Crain has another rule which applies whenever he is asked to design a knife for a movie. He requires creative input from the filmmakers, either the producer or director or the actor who will carry the knife.
“I had several pleasant conversations with the producer of Commando, Joel Silver,” states Crain.
“They treated us real well,” he recalls. “It was quite enjoyable working with them.” Crain adds that Twentieth-Century-Fox provided him with the movie’s press kits and forwarded all inquiries about the knives directly to him.
Crain thoroughly enjoyed watching Commando, noting that it was “fast-paced and fun.” However, he does not recommend that his customers try to emulate Matrix by throwing their Scorpion and Commando knives.
“Blades that are tempered hard enough to take a good edge are generally too brittle for throwing,” he observes.
He also notes that it would be extremely unlikely for anyone to find one of his LS-1 knives in an army surplus store, as Matrix did in the movie (above).
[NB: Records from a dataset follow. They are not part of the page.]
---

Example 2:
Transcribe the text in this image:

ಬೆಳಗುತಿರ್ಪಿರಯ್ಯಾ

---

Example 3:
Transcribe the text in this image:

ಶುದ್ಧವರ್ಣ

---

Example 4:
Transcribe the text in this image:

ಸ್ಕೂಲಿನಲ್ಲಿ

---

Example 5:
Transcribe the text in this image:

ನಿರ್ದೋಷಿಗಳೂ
To date, only about 80 have been made. None of Crain’s knives are mass produced.
He has no employees other than his wife, Toni, who answers the phone so her husband can get some work done in the shop.
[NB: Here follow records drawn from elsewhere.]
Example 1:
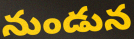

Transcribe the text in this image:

నుండున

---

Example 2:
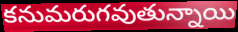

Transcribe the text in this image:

కనుమరుగవుతున్నాయి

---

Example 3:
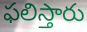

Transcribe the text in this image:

ఫలిస్తారు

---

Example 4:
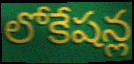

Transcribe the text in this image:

లోకేషన్ల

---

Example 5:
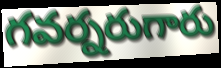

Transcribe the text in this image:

గవర్నరుగారు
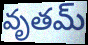
వృతమ్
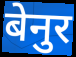
बेनुर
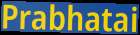
Prabhatai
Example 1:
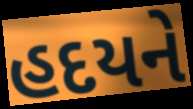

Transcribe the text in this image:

હદયને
“We’re not trying to make a whole lot of knives,” he explains, “just a few good ones.” (Crain also states, with justifiable pride, that Toni is rapidly developing into a talented engraver).
“Actually, the movie has slowed my production,” Crain reports. More people are writing and calling. Some of them want to come to his shop and select a knife from his stock. Crain politely informs them that he has no stock. Every knife is custom ordered and shipped upon completion.
Crain is pleased that Commando was a commercial success and that it has generated more interest in his work. However, he regrets the film’s timing.
“It would have been more convenient if the movie had come out last year-or next year,” he states.
He will have less time to devote to his survival knives in 1986, the year of the Texas Sesquicentennial, and Crain has been commissioned to make commemorative Bowies honoring several Texas cities, including Dallas, Fort Worth, and Houston.
Collecting Jack Crain Knives
The fact that Crain’s knives have become “movie stars” has not affected their price. The Life Support System I still costs $450 (in 1986 prices). The Commando sells for $300.00 (in 1986 prices).
However, Crain has introduced a special limited edition set containing both the LS-1 and the Commando. The series, restricted to 50 numbered sets, sells for $1,500. Sets have been presented to Arnold Schwarzenegger and producer Joel Silver.
Crain also makes the Life Support System 11, a scaled-down version of the LS-I with a seven-and-three-quarter-inch by one-and-three-quarter-inch by one-quarter-inch-blade. Although it has not yet appeared in any movies, Crain reports that the LS-2 has been more popular than its big sister with campers and backpackers and others who actually want a using knife.
Will there be more Jack Crain knives “starring” in future motion pictures? Crain thinks so.
There may be a sequel to Commando he states, adding, “We’ve been approached to make some knives for other movies. We’re considering it.”